Spectrahedral Lifts of Convex Sets

TL;DR

This paper surveys recent advances in representing convex sets as spectrahedral lifts, highlighting how such representations relate to factorizations through convex cones and their implications across multiple fields.

Contribution

It provides a comprehensive overview of spectrahedral lifts of convex sets and establishes a connection between these lifts and factorizations via convex cones, advancing understanding in convex geometry and optimization.

Findings

Projection representations are governed by factorizations through convex cones.

Spectrahedral lifts enable simpler representations of complex convex sets.

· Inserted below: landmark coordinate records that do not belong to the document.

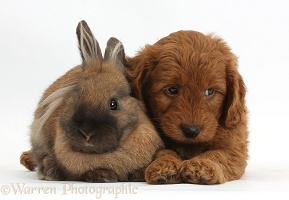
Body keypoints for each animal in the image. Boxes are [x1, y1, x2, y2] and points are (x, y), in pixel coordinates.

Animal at [126, 30, 248, 184]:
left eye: (210, 91)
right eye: (172, 89)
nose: (191, 131)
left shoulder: (235, 147)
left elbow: (218, 154)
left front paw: (201, 166)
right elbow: (162, 151)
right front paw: (164, 165)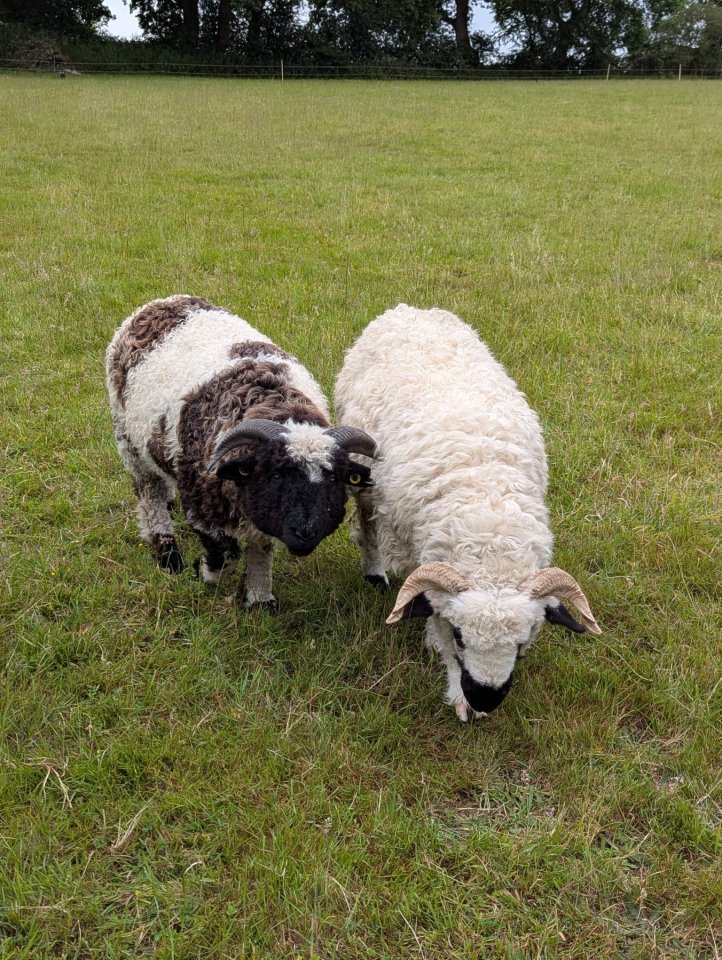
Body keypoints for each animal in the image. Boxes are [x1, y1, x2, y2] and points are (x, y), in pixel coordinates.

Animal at [106, 295, 376, 609]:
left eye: (333, 479)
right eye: (274, 476)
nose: (305, 533)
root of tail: (162, 302)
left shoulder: (258, 506)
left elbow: (260, 547)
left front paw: (258, 600)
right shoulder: (201, 505)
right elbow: (226, 555)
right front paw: (203, 571)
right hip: (128, 440)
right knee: (150, 495)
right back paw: (167, 554)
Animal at [335, 303, 601, 721]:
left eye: (523, 641)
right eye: (460, 635)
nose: (485, 698)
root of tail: (409, 308)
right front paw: (457, 692)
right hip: (363, 475)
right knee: (367, 526)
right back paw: (374, 571)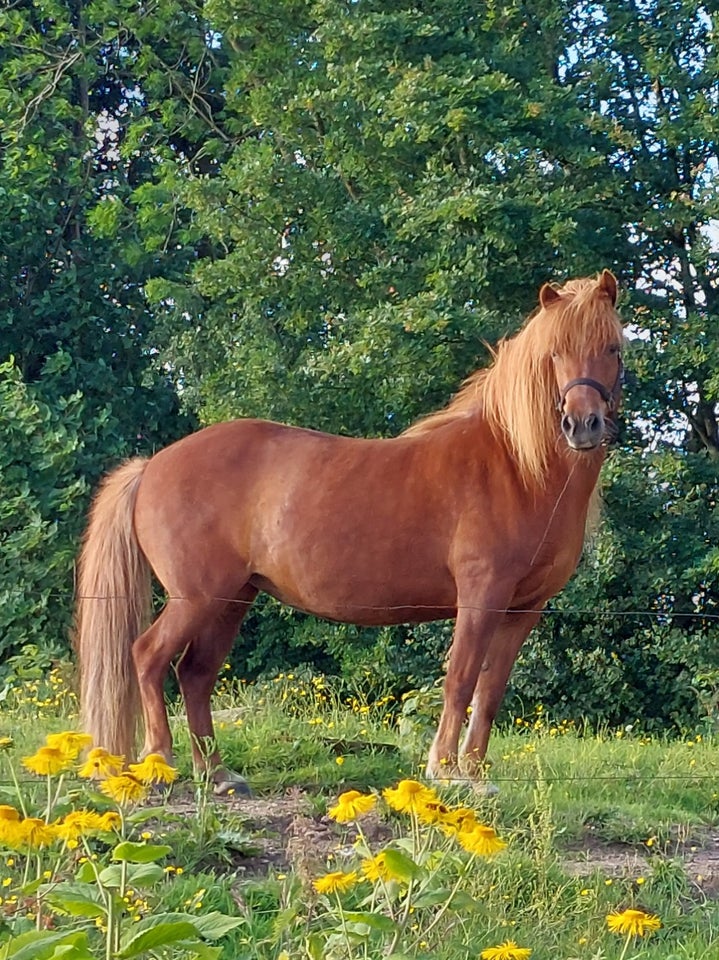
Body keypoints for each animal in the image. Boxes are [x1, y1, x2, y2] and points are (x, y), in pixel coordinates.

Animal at [74, 268, 624, 788]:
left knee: (195, 674)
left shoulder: (523, 609)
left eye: (614, 347)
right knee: (148, 657)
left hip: (231, 599)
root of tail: (152, 465)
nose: (583, 425)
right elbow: (461, 678)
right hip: (196, 597)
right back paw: (161, 762)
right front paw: (445, 770)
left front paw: (474, 772)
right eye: (555, 353)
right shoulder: (480, 595)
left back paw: (217, 772)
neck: (515, 464)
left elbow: (489, 691)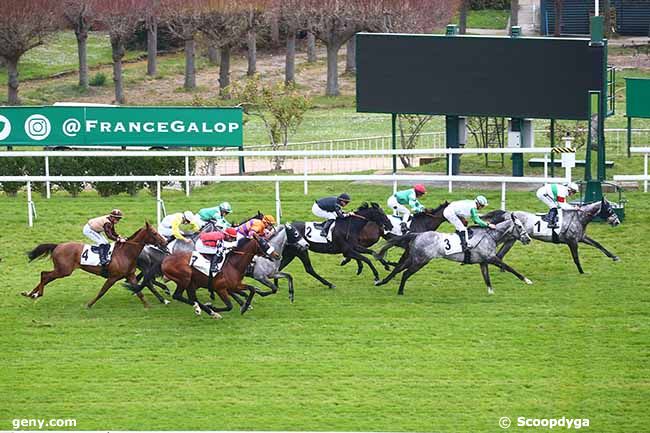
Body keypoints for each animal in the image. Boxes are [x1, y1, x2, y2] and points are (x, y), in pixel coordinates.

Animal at [24, 223, 167, 308]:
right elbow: (102, 292)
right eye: (154, 233)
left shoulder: (130, 275)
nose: (165, 242)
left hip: (61, 270)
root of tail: (58, 246)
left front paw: (149, 306)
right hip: (63, 270)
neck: (126, 252)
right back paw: (36, 294)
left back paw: (30, 293)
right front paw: (89, 304)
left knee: (46, 277)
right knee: (44, 274)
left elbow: (140, 291)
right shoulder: (113, 277)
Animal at [372, 213, 528, 296]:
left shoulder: (483, 261)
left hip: (413, 257)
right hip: (421, 260)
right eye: (520, 226)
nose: (528, 239)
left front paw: (490, 292)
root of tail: (418, 234)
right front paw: (526, 280)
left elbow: (487, 278)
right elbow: (508, 267)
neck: (490, 236)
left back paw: (382, 282)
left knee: (398, 268)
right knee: (405, 273)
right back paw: (400, 291)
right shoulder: (491, 258)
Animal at [480, 197, 616, 272]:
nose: (617, 221)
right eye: (610, 209)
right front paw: (582, 272)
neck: (578, 217)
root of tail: (505, 213)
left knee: (500, 254)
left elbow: (598, 244)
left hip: (511, 240)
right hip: (508, 238)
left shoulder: (581, 238)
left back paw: (502, 270)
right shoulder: (572, 241)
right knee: (498, 253)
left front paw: (614, 257)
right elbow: (576, 258)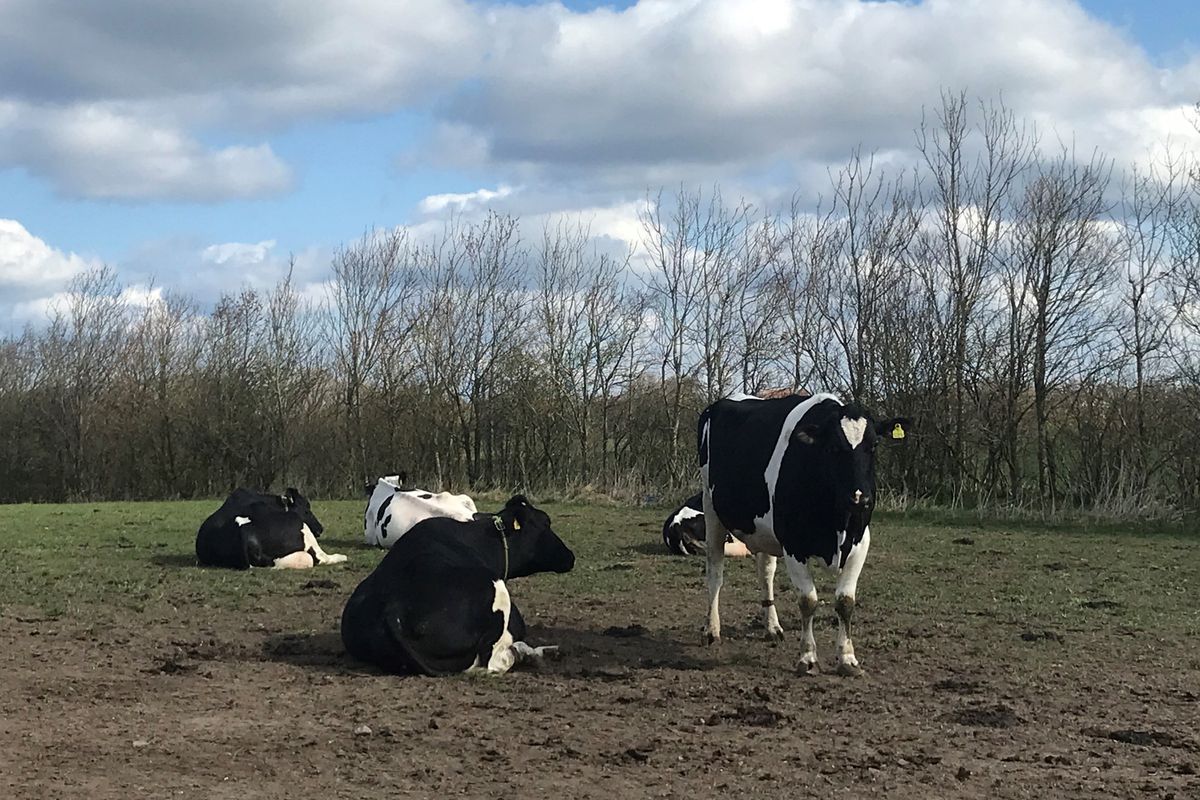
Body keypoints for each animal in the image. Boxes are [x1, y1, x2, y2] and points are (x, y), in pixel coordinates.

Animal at [195, 489, 348, 568]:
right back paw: (342, 556)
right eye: (306, 509)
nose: (320, 528)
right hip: (304, 531)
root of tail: (244, 531)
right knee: (322, 557)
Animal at [700, 393, 902, 676]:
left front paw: (848, 658)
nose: (860, 498)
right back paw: (712, 629)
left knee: (766, 572)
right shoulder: (793, 544)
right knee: (715, 572)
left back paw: (772, 627)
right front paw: (808, 658)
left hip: (764, 531)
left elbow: (845, 602)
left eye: (873, 445)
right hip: (711, 509)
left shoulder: (860, 542)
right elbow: (808, 601)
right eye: (833, 448)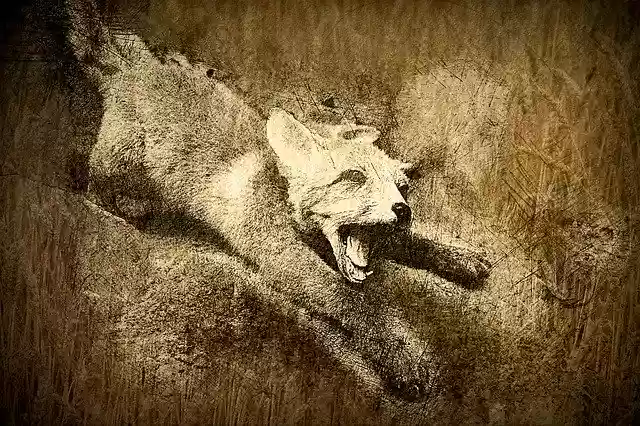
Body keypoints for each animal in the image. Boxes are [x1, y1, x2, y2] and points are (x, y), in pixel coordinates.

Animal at [66, 0, 490, 402]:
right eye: (354, 177)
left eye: (402, 188)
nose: (403, 210)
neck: (285, 196)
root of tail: (133, 68)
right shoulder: (283, 255)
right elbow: (354, 301)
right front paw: (404, 356)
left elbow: (415, 244)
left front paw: (460, 258)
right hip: (120, 158)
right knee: (92, 184)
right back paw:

The approach links convex geometry with algebraic and combinatorial methods.

Abstract

Efficient representations of convex sets are of crucial importance for many algorithms that work with them. It is well-known that sometimes, a complicated convex set can be expressed as the projection of a much simpler set in higher dimensions called a lift of the original set. This is a brief survey of recent developments in the topic of lifts of convex sets. Our focus will be on lifts that arise from affine slices of real positive semidefinite cones known as psd or spectrahedral lifts. The main result is that projection representations of a convex set are controlled by factorizations, through closed convex cones, of an operator that comes from the convex set. This leads to several research directions and results that lie at the intersection of convex geometry, combinatorics, real algebraic geometry, optimization, computer science and more.